MOSCOW - Italian Prime Minister Matteo Renzi said Thursday Russia could play a decisive role in resolving the crisis in Libya, during a rare visit by a European leader to Moscow.
Renzi held talks with President Vladimir Putin in a visit that also focused on the conflict in Ukraine and Russia's chilly relations with the European Union over its backing of separatist rebels in eastern Ukraine.
Renzi began his visit by laying flowers on a bridge where opposition politician and former deputy prime minister Boris Nemtsov was gunned down near the Kremlin on Friday night.
Then he raised one of his country's most pressing concerns with the Russian strongman: the chaos in Libya which has seen thousands of migrants flee to Italy and also sparked fears of a new stronghold for jihadists to launch attacks on Europe.

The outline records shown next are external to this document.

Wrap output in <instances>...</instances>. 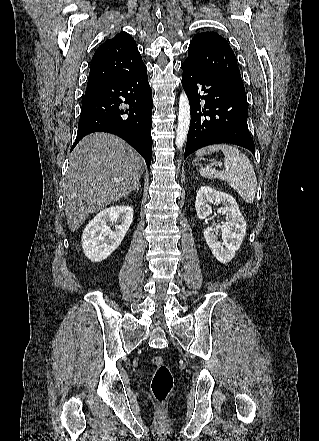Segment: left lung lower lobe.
<instances>
[{
	"mask_svg": "<svg viewBox=\"0 0 319 441\" xmlns=\"http://www.w3.org/2000/svg\"><path fill=\"white\" fill-rule=\"evenodd\" d=\"M182 70V85L191 107L184 159L202 147L219 143L235 144L255 154L247 125L246 94L225 78L188 61Z\"/></svg>",
	"mask_w": 319,
	"mask_h": 441,
	"instance_id": "0a47b994",
	"label": "left lung lower lobe"
}]
</instances>
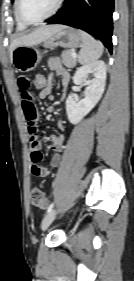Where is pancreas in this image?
<instances>
[{
    "label": "pancreas",
    "mask_w": 134,
    "mask_h": 281,
    "mask_svg": "<svg viewBox=\"0 0 134 281\" xmlns=\"http://www.w3.org/2000/svg\"><path fill=\"white\" fill-rule=\"evenodd\" d=\"M71 54V50H64L61 55L62 63L68 68H73L76 66V58H73Z\"/></svg>",
    "instance_id": "pancreas-1"
}]
</instances>
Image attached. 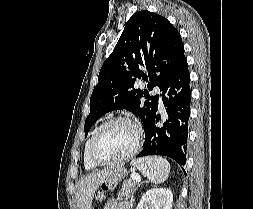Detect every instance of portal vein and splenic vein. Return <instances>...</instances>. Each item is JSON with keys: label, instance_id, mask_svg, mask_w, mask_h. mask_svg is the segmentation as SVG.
Masks as SVG:
<instances>
[{"label": "portal vein and splenic vein", "instance_id": "obj_1", "mask_svg": "<svg viewBox=\"0 0 253 209\" xmlns=\"http://www.w3.org/2000/svg\"><path fill=\"white\" fill-rule=\"evenodd\" d=\"M131 178H132V180L133 181H135V182H140V176L138 175V174H135V173H133L132 175H131Z\"/></svg>", "mask_w": 253, "mask_h": 209}]
</instances>
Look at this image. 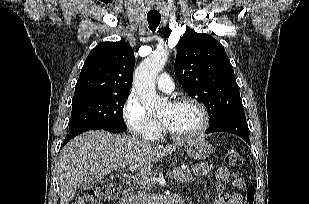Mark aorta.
Wrapping results in <instances>:
<instances>
[{
	"mask_svg": "<svg viewBox=\"0 0 309 204\" xmlns=\"http://www.w3.org/2000/svg\"><path fill=\"white\" fill-rule=\"evenodd\" d=\"M168 59V52L165 50L156 51L145 60L135 70V87L140 102L145 109L150 112H158L165 104V100L156 93L155 79L163 69Z\"/></svg>",
	"mask_w": 309,
	"mask_h": 204,
	"instance_id": "aorta-1",
	"label": "aorta"
}]
</instances>
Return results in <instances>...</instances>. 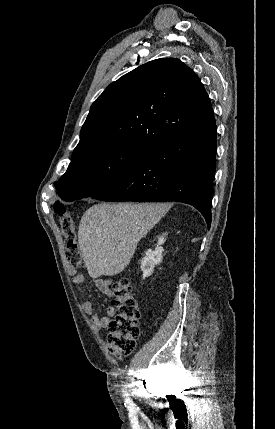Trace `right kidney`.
Masks as SVG:
<instances>
[{
    "label": "right kidney",
    "mask_w": 275,
    "mask_h": 429,
    "mask_svg": "<svg viewBox=\"0 0 275 429\" xmlns=\"http://www.w3.org/2000/svg\"><path fill=\"white\" fill-rule=\"evenodd\" d=\"M165 237L164 236H160L158 238V243L157 246L155 247L154 250H147V252L145 253V256L142 258L141 261V270L143 271V279H145L146 277H149L152 275L153 271H154V267L161 263L162 258H163V247L161 246L164 242H165Z\"/></svg>",
    "instance_id": "right-kidney-1"
}]
</instances>
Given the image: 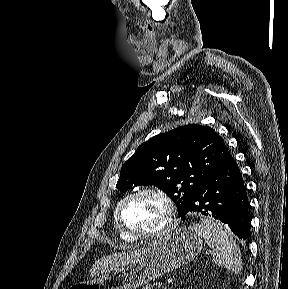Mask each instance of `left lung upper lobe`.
<instances>
[{"instance_id": "1", "label": "left lung upper lobe", "mask_w": 288, "mask_h": 289, "mask_svg": "<svg viewBox=\"0 0 288 289\" xmlns=\"http://www.w3.org/2000/svg\"><path fill=\"white\" fill-rule=\"evenodd\" d=\"M228 154L214 129L182 126L141 144L123 164L117 187L155 185L175 202L180 216Z\"/></svg>"}]
</instances>
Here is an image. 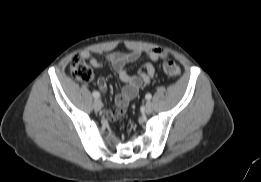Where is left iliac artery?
Instances as JSON below:
<instances>
[{"label": "left iliac artery", "instance_id": "44dca946", "mask_svg": "<svg viewBox=\"0 0 261 182\" xmlns=\"http://www.w3.org/2000/svg\"><path fill=\"white\" fill-rule=\"evenodd\" d=\"M145 98H146L147 100H150V99L152 98V95H151L150 93H148V94L145 95Z\"/></svg>", "mask_w": 261, "mask_h": 182}]
</instances>
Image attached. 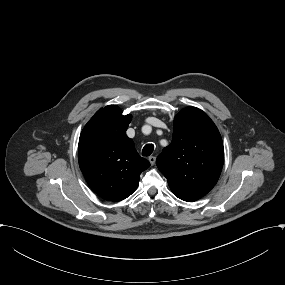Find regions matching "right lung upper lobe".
<instances>
[{
	"instance_id": "right-lung-upper-lobe-1",
	"label": "right lung upper lobe",
	"mask_w": 285,
	"mask_h": 285,
	"mask_svg": "<svg viewBox=\"0 0 285 285\" xmlns=\"http://www.w3.org/2000/svg\"><path fill=\"white\" fill-rule=\"evenodd\" d=\"M132 119L116 105L101 108L81 132L80 169L91 189L109 201H121L138 187L150 162L137 153L126 130Z\"/></svg>"
}]
</instances>
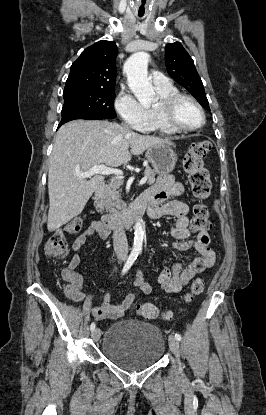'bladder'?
<instances>
[{
  "label": "bladder",
  "mask_w": 266,
  "mask_h": 415,
  "mask_svg": "<svg viewBox=\"0 0 266 415\" xmlns=\"http://www.w3.org/2000/svg\"><path fill=\"white\" fill-rule=\"evenodd\" d=\"M165 348V339L160 329L136 319L113 323L102 342L103 355L128 371H138L154 365L162 358Z\"/></svg>",
  "instance_id": "bladder-1"
}]
</instances>
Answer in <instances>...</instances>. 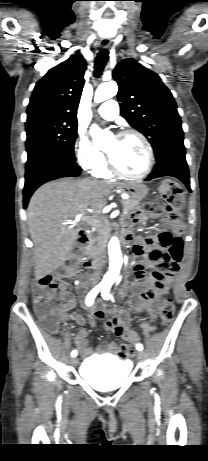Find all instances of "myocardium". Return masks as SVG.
Here are the masks:
<instances>
[{"label": "myocardium", "instance_id": "1", "mask_svg": "<svg viewBox=\"0 0 208 461\" xmlns=\"http://www.w3.org/2000/svg\"><path fill=\"white\" fill-rule=\"evenodd\" d=\"M129 136L137 137L143 143L145 147V150L147 152L148 161H147V166L144 169V171L137 175H130V174L124 173L116 166L111 155L105 152L107 168L111 172V174H114L124 179H130V180L143 179L151 173L154 167V162H155L154 151H153V148L149 140L146 138V136L137 130L128 129V130L121 131L116 135V138L122 139V138L129 137Z\"/></svg>", "mask_w": 208, "mask_h": 461}]
</instances>
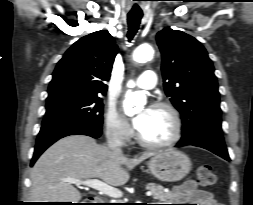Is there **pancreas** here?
Instances as JSON below:
<instances>
[{"label":"pancreas","mask_w":253,"mask_h":205,"mask_svg":"<svg viewBox=\"0 0 253 205\" xmlns=\"http://www.w3.org/2000/svg\"><path fill=\"white\" fill-rule=\"evenodd\" d=\"M146 188L152 192L153 198L158 201H168L171 198L170 193L164 192L163 186L155 183L147 184ZM111 203H121V202H111Z\"/></svg>","instance_id":"cf45deb5"}]
</instances>
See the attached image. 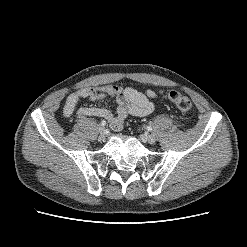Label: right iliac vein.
<instances>
[{
	"instance_id": "1",
	"label": "right iliac vein",
	"mask_w": 247,
	"mask_h": 247,
	"mask_svg": "<svg viewBox=\"0 0 247 247\" xmlns=\"http://www.w3.org/2000/svg\"><path fill=\"white\" fill-rule=\"evenodd\" d=\"M98 132L100 133L101 136H103L104 132H105V128L102 125H99L98 126Z\"/></svg>"
}]
</instances>
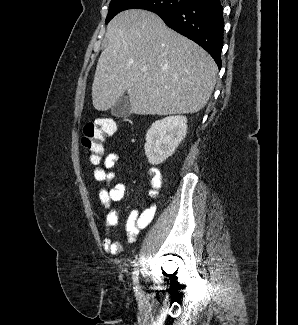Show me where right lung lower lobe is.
<instances>
[{
  "label": "right lung lower lobe",
  "instance_id": "98d812e1",
  "mask_svg": "<svg viewBox=\"0 0 298 325\" xmlns=\"http://www.w3.org/2000/svg\"><path fill=\"white\" fill-rule=\"evenodd\" d=\"M155 13L167 26L203 47L221 68L224 20L220 0H191L181 8Z\"/></svg>",
  "mask_w": 298,
  "mask_h": 325
}]
</instances>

"We need a strong international response" to the crisis in Libya, Renzi said in comments published on the Russian presidency's website.
The TASS news agency quoted Renzi as calling for joint efforts to fend off "terrorism and religious fanaticism." He said Russia's role in the UN Security Council and its relations with Egypt could provide crucial help in finding a solution to the Libyan crisis.
"I am confident that the Russian Federation may play a decisive role in resolving the problem," Renzi said.
Putin said he supported UN mediation efforts and called for a peaceful resolution of the crisis in Libya, which has been wracked by conflict since the overthrow of dictator Muammar Gaddafi in a 2011 NATO-backed uprising.
Rival governments and powerful militias are battling for control of key cities and the country's vast oil riches, and the chaos has provided fertile ground for the Islamic State group.
"We had a detailed discussion of the terrorist threat coming from the Middle East and North Africa, particularly the sharp deterioration of the situation in direct proximity to Italy - in Libya," said Putin.
Renzi's visit to Russia came a day after he held talks in Kiev with Ukraine's President Petro Poroshenko.
Italy and Russia have long had strong ties, but like the rest of the European Union, Rome slapped sanctions on Moscow for its role in the Ukrainian crisis.
When he announced his visit Renzi said he wanted to relay the message that "if Russia returns to the international table we will all be more at ease."
"We, of course, exchanged views on the Ukrainian crisis," said Putin, adding Renzi had "made valuable proposals regarding what could be done to achieve a settlement. The situation there, as we all know, remains complicated.
At least combat action has been stopped, people are not dying and towns are not being destroyed."